The order for a tactical pause was broadcast on the main radio at 4:07 p.m. The approximately 2,000 firefighters were told to immediately stop what they were doing and, if they were driving, to stop and turn off their vehicles, Morse said.

The team called each fire unit to ask if they were having any problems with their vehicles. About 42 people said yes.

Smoke and flames billow from the Smith River Complex Fire, off the closed U.S. Highway 199, in Gasquet, California, August 16. Confusion in refueling emergency vehicles delayed firefighting efforts.

(Caltrans/Associated Press)

Operations resumed at 6 p.m., when night shifts that were not affected by the fueling confusion took over, Morse said.

“In terms of time and in terms of the impact on our operations, we had a two-hour lunch,” he said.

The break came at as opportune a time as any, he said. The fire, started by lightning on August 15, has burned nearly 86,000 acres and is 19% contained. But no active firefighting has taken place because recent rains have dampened fire behavior, Morse said.

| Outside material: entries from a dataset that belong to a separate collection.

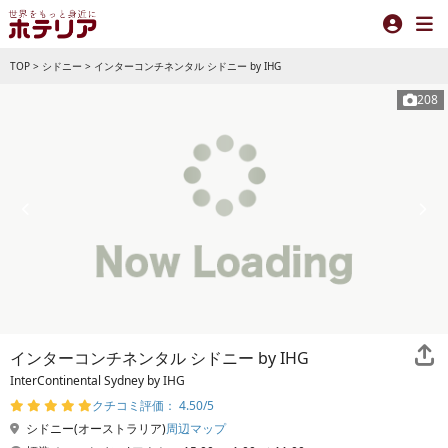
TOP
>
シドニー
>
インターコンチネンタル シドニー by IHG
208
インターコンチネンタル シドニー by IHG
InterContinental Sydney by IHG
クチコミ評価： 4.50/5
シドニー(オーストラリア)
周辺マップ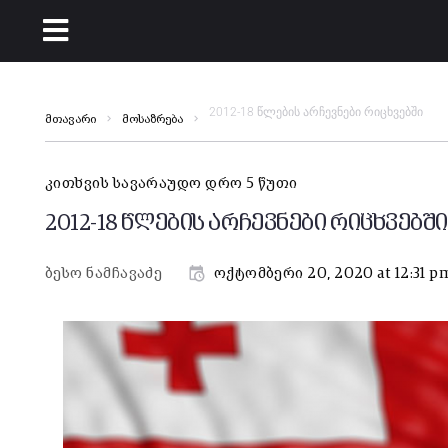
2012-18 წლების არჩევნები რიცხვებში
მთავარი
მოსაზრება
კითხვის სავარაუდო დრო 5 წუთი
2012-18 წლების არჩევნები რიცხვებშ
ბესო ნამჩავაძე
ოქტომბერი 20, 2020 at 12:31 p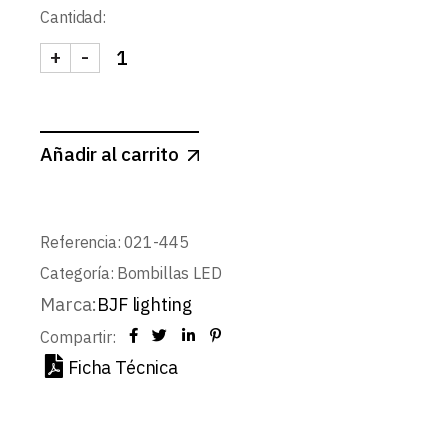
Cantidad:
+
-
BOMBILLA LED SMD GU10 120º 7W 2700K cantid
Añadir al carrito
Referencia:
021-445
Categoría:
Bombillas LED
Marca:
BJF lighting
Compartir:
Ficha Técnica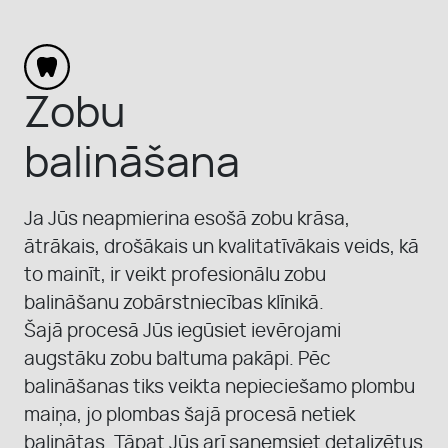
MŪSU KOMANDA
KONTAKTI
Zobu
balināšana
PAR MUMS
Ja Jūs neapmierina esošā zobu krāsa,
PIRMS UN PĒC
ātrākais, drošākais un kvalitatīvākais veids, kā
to mainīt, ir veikt profesionālu zobu
balināšanu zobārstniecības klīnikā.
Šajā procesā Jūs iegūsiet ievērojami
augstāku zobu baltuma pakāpi. Pēc
balināšanas tiks veikta nepieciešamo plombu
maiņa, jo plombas šajā procesā netiek
balinātas. Tāpat Jūs arī saņemsiet detalizētus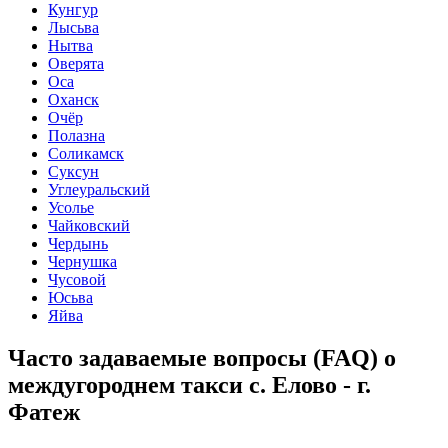
Кунгур
Лысьва
Нытва
Оверята
Оса
Оханск
Очёр
Полазна
Соликамск
Суксун
Углеуральский
Усолье
Чайковский
Чердынь
Чернушка
Чусовой
Юсьва
Яйва
Часто задаваемые вопросы (FAQ) о
междугороднем такси с. Елово - г.
Фатеж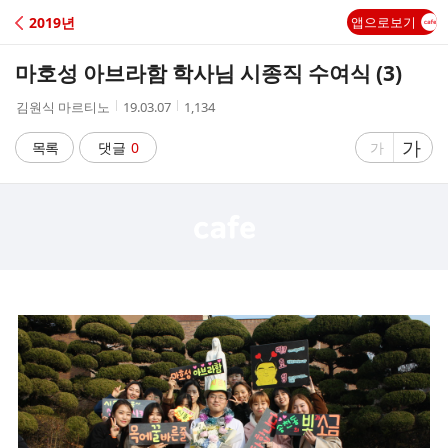
C
2019년
앱으로보기
A
마호성 아브라함 학사님 시종직 수여식 (3)
F
작
작
조
김원식 마르티노
19.03.07
1,134
성
성
회
E
자
시
수
글
가
글
목록
댓글
0
가
간
자
자
크
크
기
기
크
작
게
게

“The work being done was on the indirect fire line – preparing the lines away from the edge of the fire so that when the fire behavior conditions improve enough, we can burn that space between the line and the edge of the fire “, did he declare. .

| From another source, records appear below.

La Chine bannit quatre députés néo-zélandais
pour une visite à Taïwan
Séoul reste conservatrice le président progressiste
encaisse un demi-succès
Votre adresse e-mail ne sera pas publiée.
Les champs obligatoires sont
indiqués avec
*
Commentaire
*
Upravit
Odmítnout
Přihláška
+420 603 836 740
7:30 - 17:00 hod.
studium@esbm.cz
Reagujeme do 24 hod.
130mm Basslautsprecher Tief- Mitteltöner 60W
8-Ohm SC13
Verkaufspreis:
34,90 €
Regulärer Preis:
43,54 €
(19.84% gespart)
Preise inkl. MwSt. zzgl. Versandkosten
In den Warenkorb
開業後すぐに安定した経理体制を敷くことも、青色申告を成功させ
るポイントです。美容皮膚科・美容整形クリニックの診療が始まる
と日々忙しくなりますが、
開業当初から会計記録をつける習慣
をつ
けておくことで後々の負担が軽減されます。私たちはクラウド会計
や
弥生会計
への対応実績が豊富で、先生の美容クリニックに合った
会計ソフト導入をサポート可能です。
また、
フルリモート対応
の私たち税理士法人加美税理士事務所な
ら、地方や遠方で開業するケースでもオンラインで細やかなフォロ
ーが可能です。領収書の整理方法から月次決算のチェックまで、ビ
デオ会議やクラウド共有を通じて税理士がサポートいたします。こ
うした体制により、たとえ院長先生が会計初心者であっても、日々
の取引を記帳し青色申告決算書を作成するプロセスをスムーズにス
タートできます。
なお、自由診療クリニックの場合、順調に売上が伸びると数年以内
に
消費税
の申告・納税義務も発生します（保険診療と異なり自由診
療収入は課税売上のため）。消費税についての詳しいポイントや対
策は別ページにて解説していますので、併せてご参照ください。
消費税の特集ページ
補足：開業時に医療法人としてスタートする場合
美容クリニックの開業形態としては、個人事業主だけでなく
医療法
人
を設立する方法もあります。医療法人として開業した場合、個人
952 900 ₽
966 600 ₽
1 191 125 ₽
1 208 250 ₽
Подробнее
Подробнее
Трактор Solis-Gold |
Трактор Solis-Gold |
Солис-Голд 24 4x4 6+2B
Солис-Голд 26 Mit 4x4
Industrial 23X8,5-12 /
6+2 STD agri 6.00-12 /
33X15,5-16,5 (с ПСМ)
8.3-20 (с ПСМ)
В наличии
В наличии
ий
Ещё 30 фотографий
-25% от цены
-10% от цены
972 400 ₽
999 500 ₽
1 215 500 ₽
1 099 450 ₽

Once operations were restarted, the team focused on removing stranded firefighters from the fire line, Morse said. They arranged for national emergency rental vehicles to pick them up and bring them back to base camp so they could eat their meals and go to bed. Some chose to leave – or camp there – overnight, he said.

“Very generally, peak teams are self-sufficient,” he said. “They usually refuse a ride.”

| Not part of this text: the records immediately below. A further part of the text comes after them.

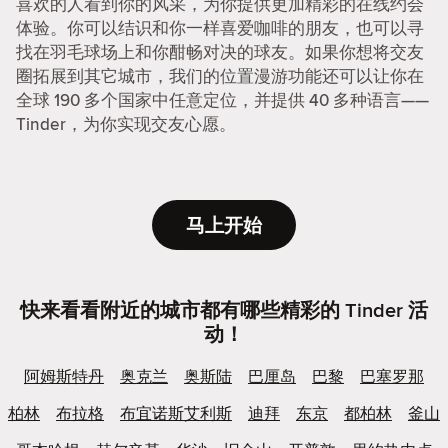
喜欢的人看到你的风采，为你提供更加精彩的在线约会
体验。你可以结识和你一样喜爱咖啡的朋友，也可以寻
找在羽毛球场上和你酣畅对决的球友。如果你想将交友
圈拓展到其它城市，我们的位置漫游功能还可以让你在
全球 190 多个国家中任意定位，并提供 40 多种语言——
Tinder，为你实现交友心愿。
马上开始
快来看看附近的城市都有哪些精彩的 Tinder 活
动！
阿姆斯特丹
奥克兰
奥斯陆
巴厘岛
巴黎
巴塞罗那
柏林
布拉格
布宜诺斯艾利斯
迪拜
东京
都柏林
釜山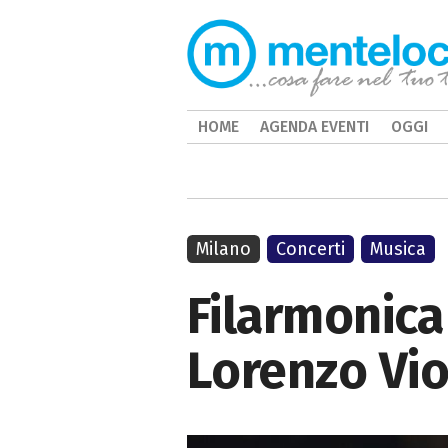
HOME
AGENDA EVENTI
OGGI
Milano
Concerti
Musica
Filarmonica 
Lorenzo Vio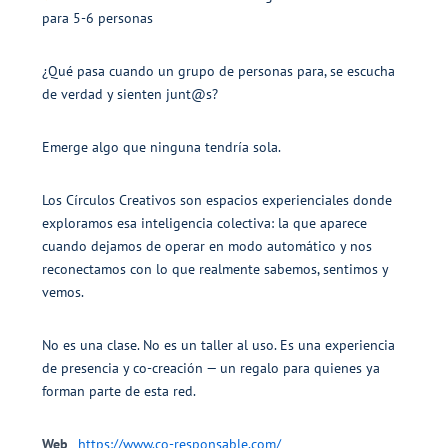
para 5-6 personas
¿Qué pasa cuando un grupo de personas para, se escucha
de verdad y sienten junt@s?
Emerge algo que ninguna tendría sola.
Los Círculos Creativos son espacios experienciales donde
exploramos esa inteligencia colectiva: la que aparece
cuando dejamos de operar en modo automático y nos
reconectamos con lo que realmente sabemos, sentimos y
vemos.
No es una clase. No es un taller al uso. Es una experiencia
de presencia y co-creación — un regalo para quienes ya
forman parte de esta red.
Web
https://www.co-responsable.com/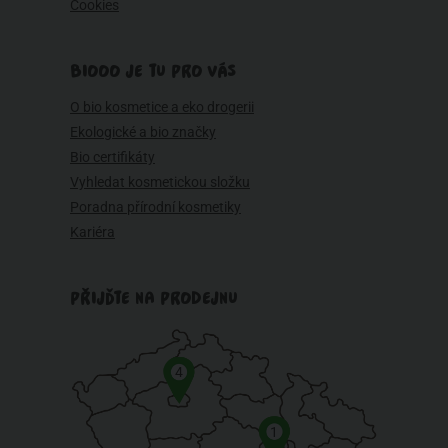
Cookies
BIOOO JE TU PRO VÁS
O bio kosmetice a eko drogerii
Ekologické a bio značky
Bio certifikáty
Vyhledat kosmetickou složku
Poradna přírodní kosmetiky
Kariéra
PŘIJĎTE NA PRODEJNU
4
1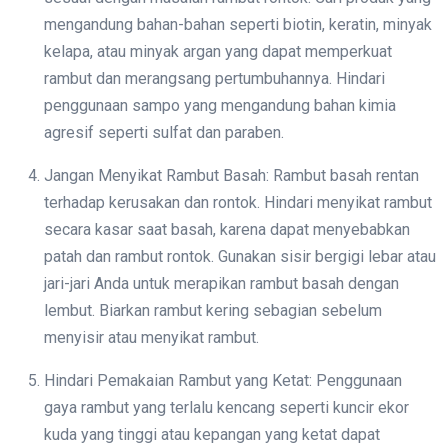
mengandung bahan-bahan seperti biotin, keratin, minyak
kelapa, atau minyak argan yang dapat memperkuat
rambut dan merangsang pertumbuhannya. Hindari
penggunaan sampo yang mengandung bahan kimia
agresif seperti sulfat dan paraben.
Jangan Menyikat Rambut Basah: Rambut basah rentan
terhadap kerusakan dan rontok. Hindari menyikat rambut
secara kasar saat basah, karena dapat menyebabkan
patah dan rambut rontok. Gunakan sisir bergigi lebar atau
jari-jari Anda untuk merapikan rambut basah dengan
lembut. Biarkan rambut kering sebagian sebelum
menyisir atau menyikat rambut.
Hindari Pemakaian Rambut yang Ketat: Penggunaan
gaya rambut yang terlalu kencang seperti kuncir ekor
kuda yang tinggi atau kepangan yang ketat dapat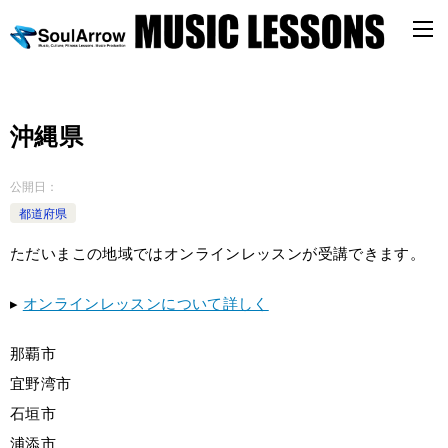
沖縄県
公開日：
都道府県
ただいまこの地域ではオンラインレッスンが受講できます。
▸
オンラインレッスンについて詳しく
那覇市
宜野湾市
石垣市
浦添市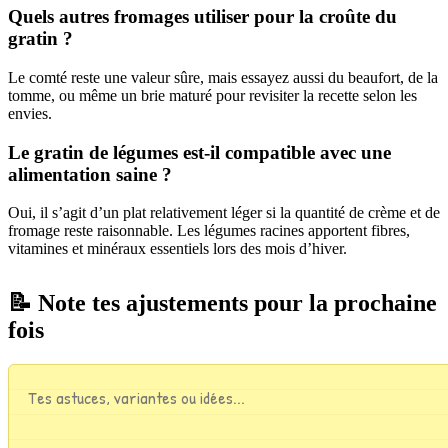
Quels autres fromages utiliser pour la croûte du
gratin ?
Le comté reste une valeur sûre, mais essayez aussi du beaufort, de la
tomme, ou même un brie maturé pour revisiter la recette selon les
envies.
Le gratin de légumes est-il compatible avec une
alimentation saine ?
Oui, il s’agit d’un plat relativement léger si la quantité de crème et de
fromage reste raisonnable. Les légumes racines apportent fibres,
vitamines et minéraux essentiels lors des mois d’hiver.
📝 Note tes ajustements pour la prochaine
fois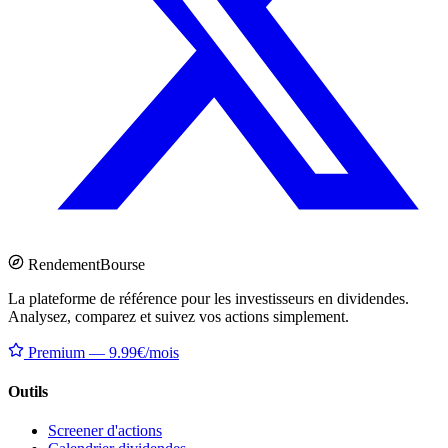
Rendement
Bourse
La plateforme de référence pour les investisseurs en dividendes.
Analysez, comparez et suivez vos actions simplement.
Premium — 9.99€/mois
Outils
Screener d'actions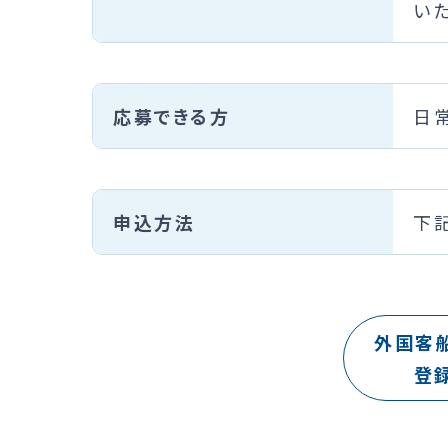
い
応募できる方
日
申込方法
下
外国客
登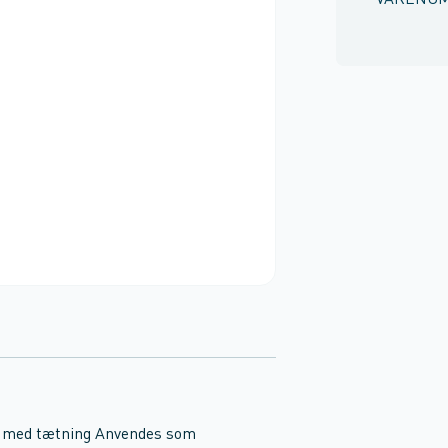
VARENU
ke med tætning Anvendes som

The next step was to deal with the disabled vehicles littering the fire. Those belonging to the Forest Service were towed, Morse said. The agency also offered to tow and service vehicles owned by private contractors, but some declined, he said.

A total of 24 vehicles were transported to the Southern Incident Command Post in Crescent City. There, they pumped the fuel tanks into 55-gallon drums and had them removed by a hazardous waste disposal company, he said. Eighteen additional vehicles were driven to the nearest camp.

Once the fuel was unloaded, the vehicles were serviced by Forest Service heavy equipment mechanics, Morse said.

The former wildland firefighter and captain with the Flagstaff Fire Department described the incident as surprising and said it was a first in his 45-year career. At the same time, he says, it’s a good example of how quickly incident management teams can resolve a problem by working together.

“It was going to be a very, very difficult incident,” he said. “Luckily, that really wasn’t the case.”